First, we were stripped off and left on our own in a confusing room. Then, when we had climbed, shrugging, into a cold pool, the lady came in and shouted at us in French for getting into the wrong pool at the wrong time, and dragged us both out again, after which she sat my sister down, covered me in green snotty stuff and threw buckets of hot water over my head. Tara laughed heartily at my plight, until the woman started unsentimentally scrubbing at bits of me that women don't normally scrub at, at which point my sister stopped sniggering and looked absolutely horrified.

When we had both been professionally molested, we were thrown into a tiny, warm, stone room, told to sit on rubber mats, and then left to our own devices. For the rest of our natural lives, apparently.

"Do you think we're being punished?" Tara asked after twenty minutes. "For getting in the wrong pool?"
"Yes. And if we do anything else wrong, they will come back and make us sit in a smaller, even hotter room. And if we do anything wrong again, it'll be another, smaller one, until we're standing up in an oven."
"But what does it do?"
"Sweats out the bad stuff, I think."
"I don't have any bad stuff. Everything I have I want to keep."

Another ten minutes passed.

"This is not fun."
"No."
"It's not relaxing either."
"No."
"It's just a warm stone room."
"Yes."
"If I wanted to have a bucket of water thrown over my head and then get shouted at, fondled and then forced to sit in a box, I'd go home and hang out with my boyfriend."

Ten more minutes.

"Do you think this is relaxing because it makes life seem beautiful again just because you're out of this bloody room?"

Another few minutes.

"This is what hell is like, isn't it."

Two more minutes.

"I am going to break that goddamn door down and kick that woman in the face."

Another one minute.

"I haven't lost my bad stuff. I've sweated out my sense of humour."

Another ten minutes passed. I started pacing and swearing. My sister started scrabbling at the door.

Fifty minutes, they left us in the box. Fifty minutes, and then they dragged us out, scrubbed us viciously with some kind of brick, poured green stuff over our heads, threw water in our faces again and handed us our clothes.

Back in the real world, my sister and I sat on the pavement outside and lit two rather cross cigarettes.

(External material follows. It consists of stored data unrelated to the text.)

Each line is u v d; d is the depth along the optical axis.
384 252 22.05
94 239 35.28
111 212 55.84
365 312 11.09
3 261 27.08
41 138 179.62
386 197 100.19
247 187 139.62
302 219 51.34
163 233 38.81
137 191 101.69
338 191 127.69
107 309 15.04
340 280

"I've just been touched up, insulted, scrubbed by a stranger and trapped in a coffin for an hour."
"Mmm."
"Holly, I don't feel pampered."
"Me neither."
"In fact, I feel quite cross and stressed."
"Me too."
"Next time you want to relax, can you just take drugs or something? If you want to be mauled by another lady, there are clubs you can go to in London for that kind of thing."

I love Morocco, but as far as relaxing and pampering go, I'm not so sure that the African way is entirely compatible with English sensibilities.

Either that, or we actually were just being punished.